A subject in need of such treatment may receive radiotherapeutic atomic electrons from the high specifc activity tin-117m source described herein. It is contemplated that such radiotherapy may result in a substantial therapeutic benefit toward the bone-associated pathological condition. In the case of a primary neoplastic bone disease or disorder, treatment may effect a material extension of the subject's life, including remission or a cure. As is known in the art, cure is defined, for example in the United States, as at least 5- year disease-free survival. Dosage formulations of high specific activity tin-117m, for example, stannous chloride, SnCb encapsulated within or stannic tin chelated within a nanosphere or microsphere or complexed to a chelate as stannic tin- 117m, also may comprise conventional non-toxic, physiologically or pharmaceutically acceptable carriers or other vehicles suitable for the method

of administration. Routes of administration are well-known and standard in the art and include, but are not limited to, direct injection or intravenous administration of the radiotherapeutic composition.

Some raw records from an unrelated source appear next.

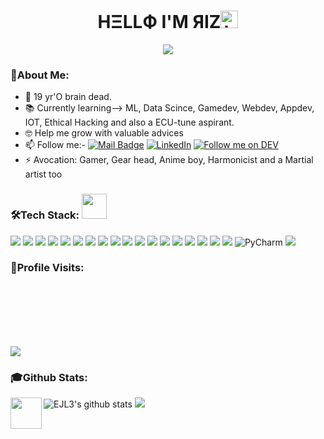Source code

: ### <h1 align='center'> HΞLLФ I'M ЯIZ<img src="https://user-images.githubusercontent.com/1303154/88677602-1635ba80-d120-11ea-84d8-d263ba5fc3c0.gif" width="28px" alt="hi"></h1>
<p align='center'><img src="https://user-images.githubusercontent.com/73348960/108745603-ba67ce80-7554-11eb-8be8-1089870b1af1.gif"></p>

### 📌About Me:

- 🤪 19 yr'O brain dead.
- 📚 Currently learning--> ML, Data Scince, Gamedev, Webdev, Appdev, IOT, Ethical Hacking and also a ECU-tune aspirant. 
- 🤓 Help me grow with valuable advices
- 📫 Follow me:-
[![Mail Badge](https://img.shields.io/badge/-@uza.-e84393?style=for-the-badge&labelColor=e84393&logo=instagram&logoColor=black)](https://instagram.com/uza._)
[![LinkedIn](https://img.shields.io/badge/LinkedIn-0077B5?style=for-the-badge&logo=linkedin&logoColor=white)](https://www.LinkedIn.com/in/rizwan-rahim-b858a4212)
[![Follow me on DEV](https://img.shields.io/badge/dev.to-%2308090A.svg?&style=for-the-badge&logo=dev.to&logoColor=white&alt=devto)](https://dev.to/xen0cide)
- ⚡ Avocation: Gamer, Gear head, Anime boy, Harmonicist and a Martial artist too

### 🛠️Tech Stack: <img height="40" src="https://raw.githubusercontent.com/innng/innng/master/assets/kyubey.gif">

![](https://img.shields.io/badge/HTML5-E34F26?style=for-the-badge&logo=html5&logoColor=white)
![](https://img.shields.io/badge/CSS3-1572B6?style=for-the-badge&logo=css3&logoColor=white)
![](https://img.shields.io/badge/MySQL-00000F?style=for-the-badge&logo=mysql&logoColor=white)
![](https://img.shields.io/badge/MongoDB-4EA94B?style=for-the-badge&logo=mongodb&logoColor=white)
![](https://img.shields.io/badge/Python-00008B?style=for-the-badge&logo=python&logoColor=white)
![](https://img.shields.io/badge/Java-FF8C00.svg?style=for-the-badge&logo=java&logoColor=black)
![](https://img.shields.io/badge/JavaScript-F7DF1E?style=for-the-badge&logo=javascript&logoColor=black)
![](https://img.shields.io/badge/Django-092E20?style=for-the-badge&logo=django&logoColor=white)
![](https://img.shields.io/badge/PowerShell-5391FE?style=for-the-badge&logo=PowerShell&logoColor=white)
![](https://img.shields.io/badge/Node.js-43853D?style=for-the-badge&logo=node.js&logoColor=white)
![](https://img.shields.io/badge/npm-CB3837?style=for-the-badge&logo=npm&logoColor=white)
![](https://img.shields.io/badge/GitHub-100000?style=for-the-badge&logo=github&logoColor=white)
![](https://img.shields.io/badge/Unity-100000?style=for-the-badge&logo=unity&logoColor=white)
![](https://img.shields.io/badge/RASPBERRY%20PI-C51A4A.svg?&style=for-the-badge&logo=raspberry%20pi&logoColor=white)
![](https://img.shields.io/badge/Arduino_IDE-00979D?style=for-the-badge&logo=arduino&logoColor=white)
![](https://img.shields.io/badge/Windows-0078D6?style=for-the-badge&logo=windows&logoColor=white)
![](https://img.shields.io/badge/Kali_Linux-800000?style=for-the-badge&logo=kali-linux&logoColor=white)
![](https://img.shields.io/badge/Visual_Studio_Code-0078D4?style=for-the-badge&logo=visual%20studio%20code&logoColor=white)
<img alt="PyCharm" src="https://img.shields.io/badge/PyCharm-020500.svg?&style=for-the-badge&logo=PyCharm&logoColor=yellow"/>
![](https://img.shields.io/badge/Steam-000000?style=for-the-badge&logo=steam&logoColor=white)

### 👣Profile Visits:

<img src="https://count.getloli.com/get/@EJL3?theme=rule34" alt="" srcset="" align="left">

</br>
</br>
</br>
</br>
</br>

<p align="left"> <img src = "https://user-images.githubusercontent.com/73348960/108746373-ae304100-7555-11eb-8de5-cb0914c347bf.gif"> </p>

### 🎓Github Stats: 
<img align='left' src='https://github.com/Rishit-dagli/Rishit-dagli/blob/master/images/octocat-anime.gif' width='50"'>

![EJL3's github stats](https://github-readme-stats.vercel.app/api?username=EJL3&count_private=true&show_icons=true&theme=tokyonight)
  <img src="https://github-profile-trophy.vercel.app/?username=EJL3&theme=juicyfresh&rank=SECRET,SSS,SS,S,AAA,AA,A,B" />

These high specific activity tin-117m compounds, compositions or sources or pharmaceutical compositions thereof may be administered independently one or more times to achieve, maintain or improve upon a radiotherapeutic effect derived therefrom or to augment a pharmacologic or therapeutic effect derived from other agents suitable to treat the primary or metastatic neoplastic disease or disorder. It is well within the skill of an artisan to determine dosage or whether a suitable dosage comprises a single administered dose or multiple administered doses of the tin-117m isotope. An appropriate dosage depends on the subject's health, the progression or remission or the at risk status for the bone-associated pathological condition, the route of administration, the formulation used, and the high specific activity of the tin-117m administered to the subject.

The present invention further provides methods of radioimaging by detecting the gamma ray emitted by tin-117m. A gamma ray of about 159 keV is present in 86% of emissions from tin-117m. Radioimaging of one or more bones of the subject receiving tin-117m radiotherapy is useful to locate the tin-117m isotope and/or to monitor the treatment, the progression or the remission of the bone-associated pathological condition. Methods of external gamma imaging, e.g., planar, Positron Emission Tomography (PET), Single Photon Emission Computed Tomography (SPECT) and bone scintigraphy are well-known and standard in the art. One skilled in the art will readily appreciate that the present invention is well adapted to carry out the objects and obtain the ends and advantages mentioned, as well as those inherent therein. The present examples along with the methods, procedures, treatments, molecules, and specific compounds described herein are presently representative of preferred embodiments, are exemplary, and are not intended as limitations on the scope of the invention. Changes therein and other uses will occur to those skilled in the art which are encompassed within the spirit of the invention as defined by the scope of the claims.